I’m not one to get into algorithm analysis but if I really have to, I’ll say that the rapidity and number of stumbles and reviews for the submitted webpage is one determining factor that matters (from what I have seen on my own websites). This article itself was on buzz in less than 18 hours, although it wasn’t submitted by a very strong user. ^_^
Your law of diminishing returns is only true when “junk” is submitted, for other sites, the exact opposite can happen. Results decrease over time when a significant # of people thumb-down a site, which causes both the domain (and the submitter) to decrease in importance over time. This is also a way for SU to marginalize potential spammers.
@Anita
Not true. I have tested this repeatedly on multiple domains I own and measured the amount of initial traffic. NONE of the stuff is junk and there were no thumbs down at all for some sites, so you can rule out your theory of thumbing down causing results to decrease.
During the time I measured the results, there were no thumbs down for my user account as well. I actually stopped submitting or thumbing any other webpages for the testing period as well so I can clearly measure the effect of a stumble on various domains.
You can be sure that I took every precaution to make the test as clinical as possible.
I assume this is your personal guess. I haven’t seen this codified anyway in SU’s FAQ/HELP.

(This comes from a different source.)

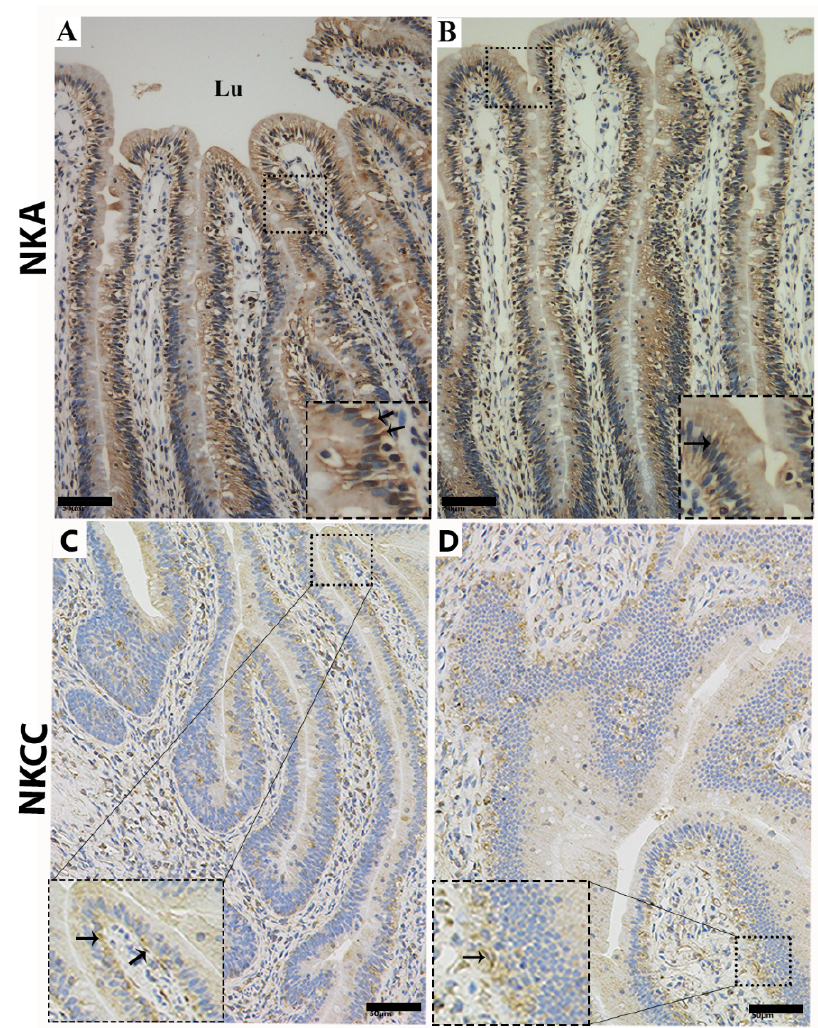
Figure 5. Immunohistochemical localization of Na + / K + _ ATPase (NKA) and Na + / K + / 2Cl − cotransporter (NKCC) in the mucosal surface of the small intestine of P. sinensis . NKA and NKCC immunoreactivity showed positive expression in the mucosal surface (black arrow). Lu: lumen. Scale bar = ( A – D ) 50 µm.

You could be right or you could be wrong. As I’ve mentioned, I have absolutely no interest in going on and on about StumbleUpon’s algorithm. We seem to each have different opinions and experiences, which lead to our correlated truths or beliefs.
Nothing definitive can be reached by analyzing an algorithm we don’t have full public knowledge of.
My point is that a top stumbler or power account is not needed to get more StumbleUpon traffic. The top stumblers list is a hand-edited piece of junk that has no value, except to bait participation by StumbleUpon users. The overwhelming focus by marketers, bloggers and SEOs on this is really unnecessary.
Send me an email instead if you have any other thoughts.
In my point of view, StumbleUpon Community requires new widgets or improving tools. I would like to have for example a StumbleUpon Tag Clouds to add it in my energyblogs. I think could be useful.
So, is just an idea.
I have used stumble for years and only recently used it to promote my website. After a short period one of my links started getting hits like crazy, however all of my other links seem to be hiding from the public. Is there a reason for this? I am still getting hits like crazy at utahluxury.com/blog/2007/10/11/steve-docksteader-part-ii/ but nothing from stumble leads to the other articles
Its a good post and I think it has a lot of good points on how to correctly use StumbleUpon to get the best results. I know that the system is not easy to try to game and the IT dept of SU is all over the environment monitoring it. Ive talked to friends that have gone from thousands of daily visitors to 20 visits a day.. Thats all I gotz to say!!
Hi,
This is a great tips that I have just found. But my blog just started less than 2 week, not sure if SU suitable for new blog?